ITB conducts study on optimal cooling conditions

National 2 minutes, 0 seconds

BANDAR SERI BEGAWAN

A TEAM of local researchers from the Institut Teknologi Brunei (ITB) conducted a study on how to optimise the use of air-conditioning in office buildings.

Professor Dr Nawaf H Saeid from Faculty of Engineering, who led the team of four, selected the ITB’s library as a case study to determine the mechanism of control for the amount of carbon dioxide in air-conditioned areas to make the air temperature cooler.

He said that the objective of the research was to identify the unsteady optimum setting of the air conditioning system for cooling a building at ITB.

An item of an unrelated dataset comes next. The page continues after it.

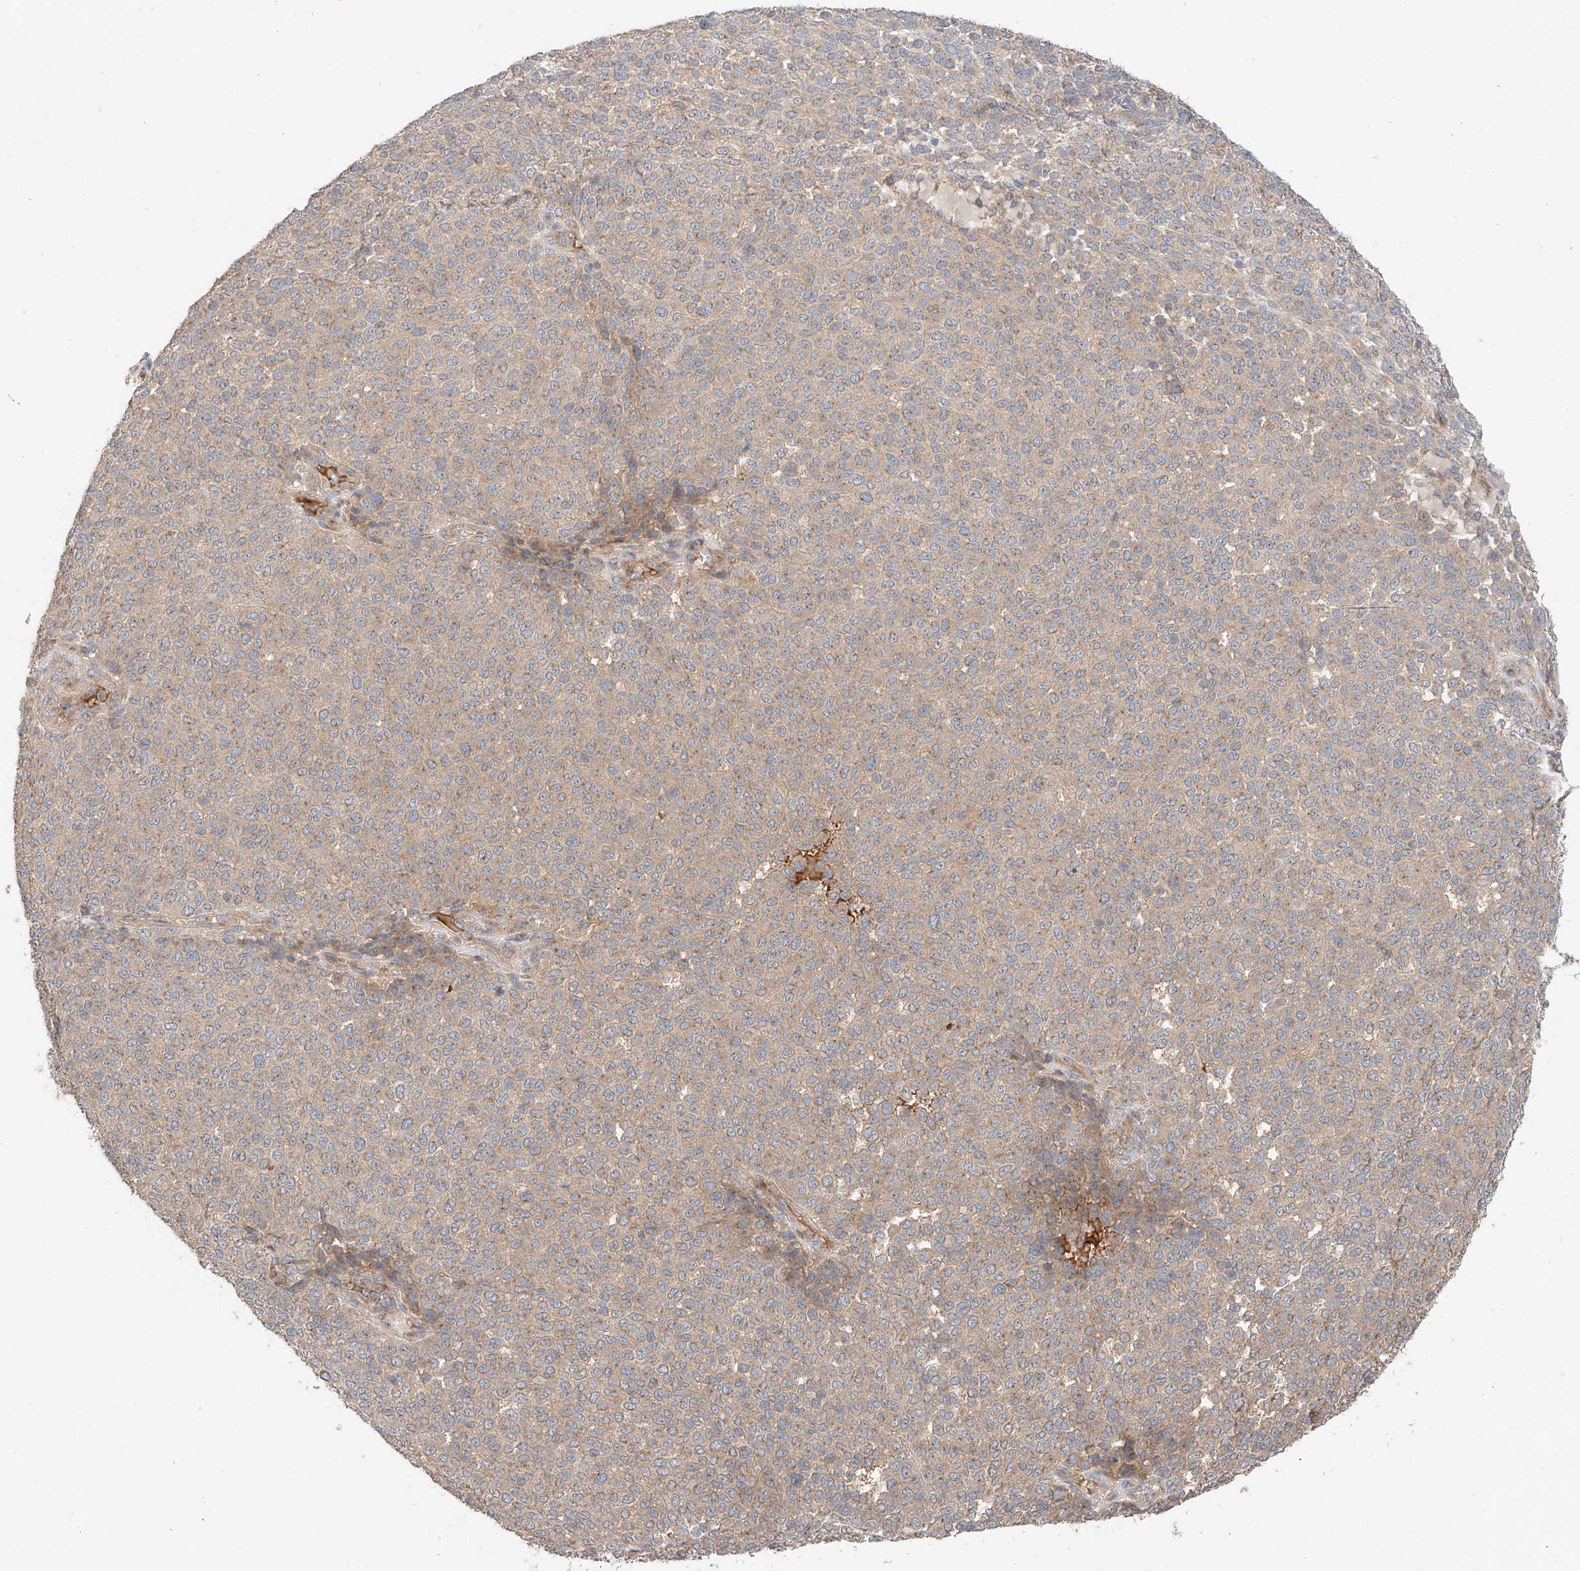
{"staining": {"intensity": "weak", "quantity": ">75%", "location": "cytoplasmic/membranous"}, "tissue": "melanoma", "cell_type": "Tumor cells", "image_type": "cancer", "snomed": [{"axis": "morphology", "description": "Malignant melanoma, NOS"}, {"axis": "topography", "description": "Skin"}], "caption": "Brown immunohistochemical staining in melanoma reveals weak cytoplasmic/membranous staining in approximately >75% of tumor cells. Immunohistochemistry stains the protein of interest in brown and the nuclei are stained blue.", "gene": "XPNPEP1", "patient": {"sex": "male", "age": 49}}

“The research was to find out the effect of using the conventional air conditioning through the changes of the variable temperature set point,” he said.

Factors that contribute to the optimisation of air-conditioning are the dimensions of the room, the number of people, indoor and outdoor air temperatures and air velocity, he added.

Through the measurements of the factors in the library, Professor Dr Nawaf said that the amount of carbon dioxide can be controlled as well as the amount of air which can be added from the outside air to balance the carbon dioxide level in the library.

He suggested that the control strategy of balancing the air temperature and the air supply from the outside increases the cooling load in the conditioned room.

Instead of having a fixed supply of air temperature, air supply from the outside has to be taken into account to achieve the comfort temperature in the air-conditioned room, he added.

By maintaining a fixed temperature inside an air-conditioned area, the amount of air flow varies to ensure the maximum optimisation of the air-conditioning.

“The proposed control strategy allows the supply air temperature to vary instead of fixing it to a constant temperature,” he said.

“The control strategy was based on the cost of energy consumption under the same cooling load in a typical day,” he added

He found out that varying the supply of air temperature and supply of air flow rate would result in a decrease of seven per cent in the total operational energy.

Meanwhile, ITB Principal Lecturer of Mechanical Department, Dr Naseem Udin told The Brunei Times that the same type of methodology can be approached in other buildings.

“This is because the world is moving towards sustainability and control means. Therefore you need to control everything,” he added.